Insular areas in the Pacific and the U.S. Virgin Islands are not included in the main domestic customs territory which is limited to the 50 states, the District of Columbia, and Puerto Rico.

== Border disputes ==

- Canada
  - New Brunswick-Maine maritime border and islands: While the 1984 Gulf of Maine Case submitted to the International Court of Justice established most of Atlantic maritime boundary between the United States and Canada, the parties agreed to exclude from that case Machias Seal Island and North Rock and nearby portions of the maritime boundary. This created a "grey zone" of overlapping claims near the disputed islands (and has contributed to "grey-zone conflict"). Machias Seal Island is occupied by Canada, and the disputed waters are patrolled by both nations. The strength of near-shore maritime claims depend on how the island sovereignty dispute is resolved.
  - Strait of Juan de Fuca between Washington State and British Columbia
  - Beaufort Sea - Yukon–Alaska dispute
  - Dixon Entrance, southern Alaska and coastal British Columbia - Dispute stems from the ambiguity of the Hay–Herbert Treaty in 1903 between the United States and the United Kingdom signed to settle the Alaska boundary dispute, an agreement opposed by Canadian leaders.
- Haiti
  - Navassa Island - The US claimed the Navassa island via the Guano Islands Act of 1856. Haiti claimed sovereignty over the island in 1801, but was occupied by the US through gunboat diplomacy.
- Colombia
  - Bajo Nuevo Bank - Administered by Colombia, claimed by the US as an unorganized, unincorporated territory.
  - Serranilla Bank - Administered by Colombia, claimed by the US as an unorganized, unincorporated territory.
- Tokelau
  - Swains Island has been administered by the United States as part of American Samoa since 1925. New Zealand, of which Tokelau is a dependency, recognized U.S. sovereignty in a 1980 treaty. The uninhabited island was claimed for Tokelau in the constitution that was almost adopted in the 2006 Tokelauan self-determination referendum.

==Disputed occupation==
The United States administers Guantanamo Bay Naval Base on what both countries agree is the sovereign territory of Cuba under a permanent lease obtained under the Cuban–American Treaty of Relations (1903), while Cuba was under American military occupation after the 1898 Spanish–American War. After the Cuban Revolution in the 1950s, Cuba disputed the validity of this lease and ceased cooperating with the base. The boundary is highly militarized, but the United States has maintained control without active fighting.

==Enforcement==
Three agencies in the federal Department of Homeland Security split border-related responsibilities. U.S. Customs and Border Protection staffs official border checkpoints, collects tariff duties, and inspects arriving people, and inspects goods being imported by land, sea, and air. U.S. Immigration and Customs Enforcement polices borders away from official points of entry. United States Citizenship and Immigration Services administers immigration procedures.
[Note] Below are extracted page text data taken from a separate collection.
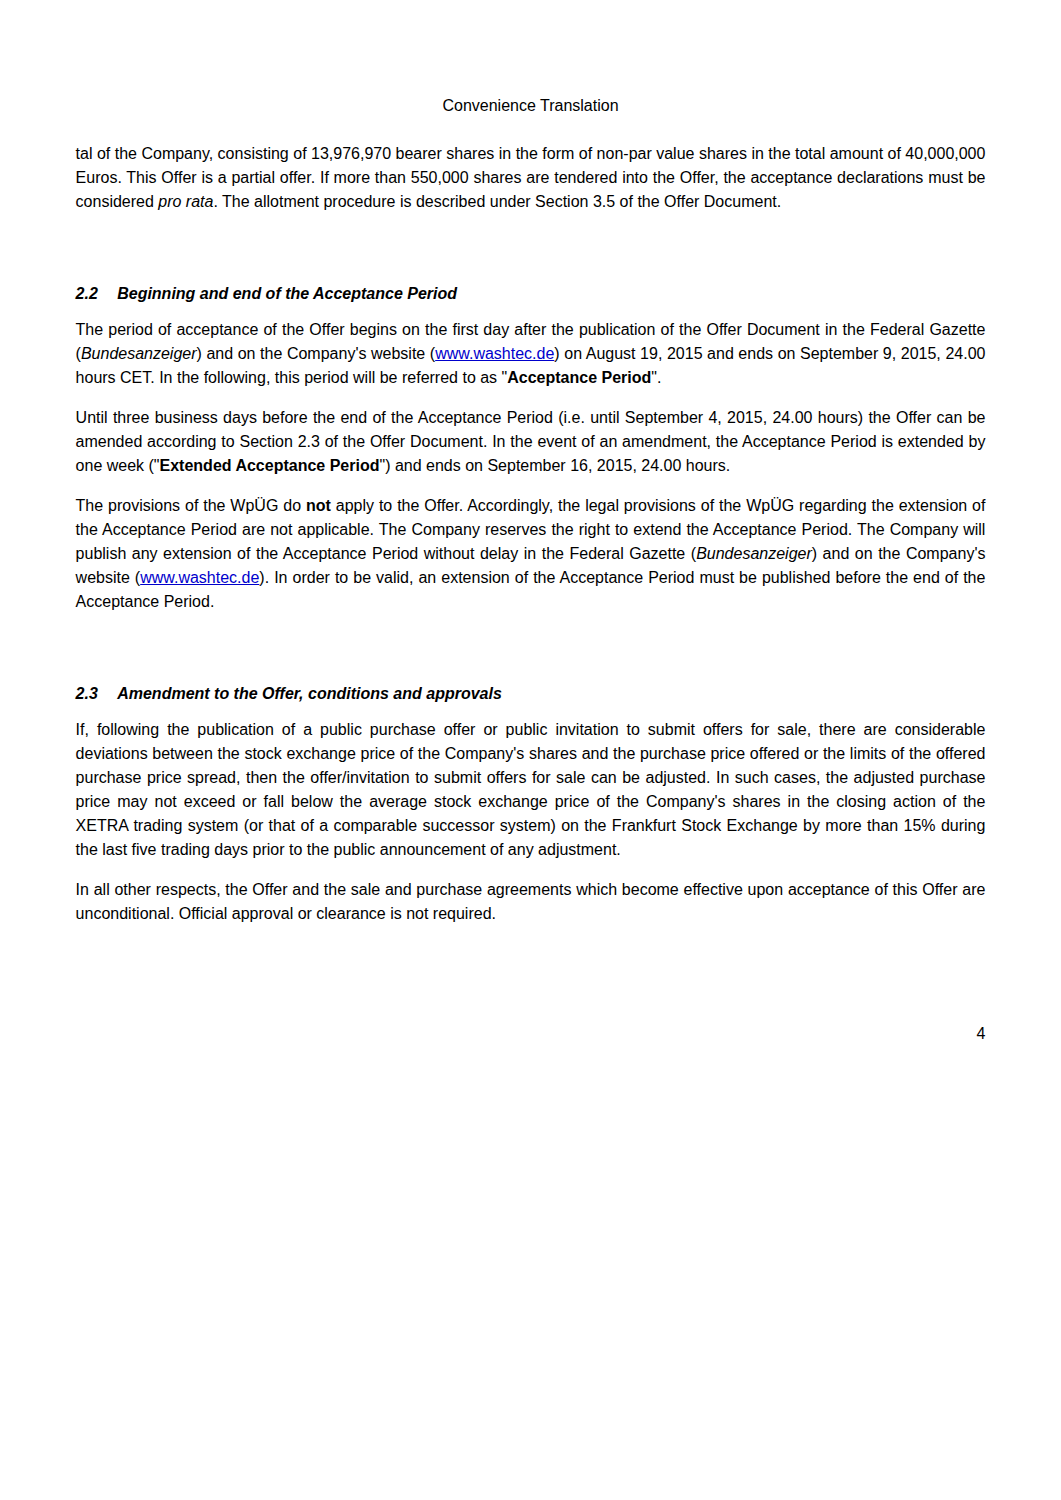Convenience Translation
tal of the Company, consisting of 13,976,970 bearer shares in the form of non-par value shares in the total amount of 40,000,000 Euros. This Offer is a partial offer. If more than 550,000 shares are tendered into the Offer, the acceptance declarations must be considered pro rata. The allotment procedure is described under Section 3.5 of the Offer Document.
2.2 Beginning and end of the Acceptance Period
The period of acceptance of the Offer begins on the first day after the publication of the Offer Document in the Federal Gazette (Bundesanzeiger) and on the Company's website (www.washtec.de) on August 19, 2015 and ends on September 9, 2015, 24.00 hours CET. In the following, this period will be referred to as "Acceptance Period".
Until three business days before the end of the Acceptance Period (i.e. until September 4, 2015, 24.00 hours) the Offer can be amended according to Section 2.3 of the Offer Document. In the event of an amendment, the Acceptance Period is extended by one week ("Extended Acceptance Period") and ends on September 16, 2015, 24.00 hours.
The provisions of the WpÜG do not apply to the Offer. Accordingly, the legal provisions of the WpÜG regarding the extension of the Acceptance Period are not applicable. The Company reserves the right to extend the Acceptance Period. The Company will publish any extension of the Acceptance Period without delay in the Federal Gazette (Bundesanzeiger) and on the Company's website (www.washtec.de). In order to be valid, an extension of the Acceptance Period must be published before the end of the Acceptance Period.
2.3 Amendment to the Offer, conditions and approvals
If, following the publication of a public purchase offer or public invitation to submit offers for sale, there are considerable deviations between the stock exchange price of the Company's shares and the purchase price offered or the limits of the offered purchase price spread, then the offer/invitation to submit offers for sale can be adjusted. In such cases, the adjusted purchase price may not exceed or fall below the average stock exchange price of the Company's shares in the closing action of the XETRA trading system (or that of a comparable successor system) on the Frankfurt Stock Exchange by more than 15% during the last five trading days prior to the public announcement of any adjustment.
In all other respects, the Offer and the sale and purchase agreements which become effective upon acceptance of this Offer are unconditional. Official approval or clearance is not required.
4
The United States Coast Guard actively patrols the nation's extensive maritime borders, acting as a law enforcement agency in peacetime. The United States Armed Forces are generally prohibited from domestic law enforcement (including arresting smugglers and illegal immigrants) under the Posse Comitatus Act, but can be activated to secure the border in an emergency or respond to an attack. State and federal National Guard troops and even active-duty military personnel have been used in support roles at the border, which has been controversial and limited by legal complexities.

The border search exception to the guarantees in the Fourth Amendment to the United States Constitution against unreasonable search and seizure and requirement for search warrants apply to border checkpoints and areas within 100 mi of the border.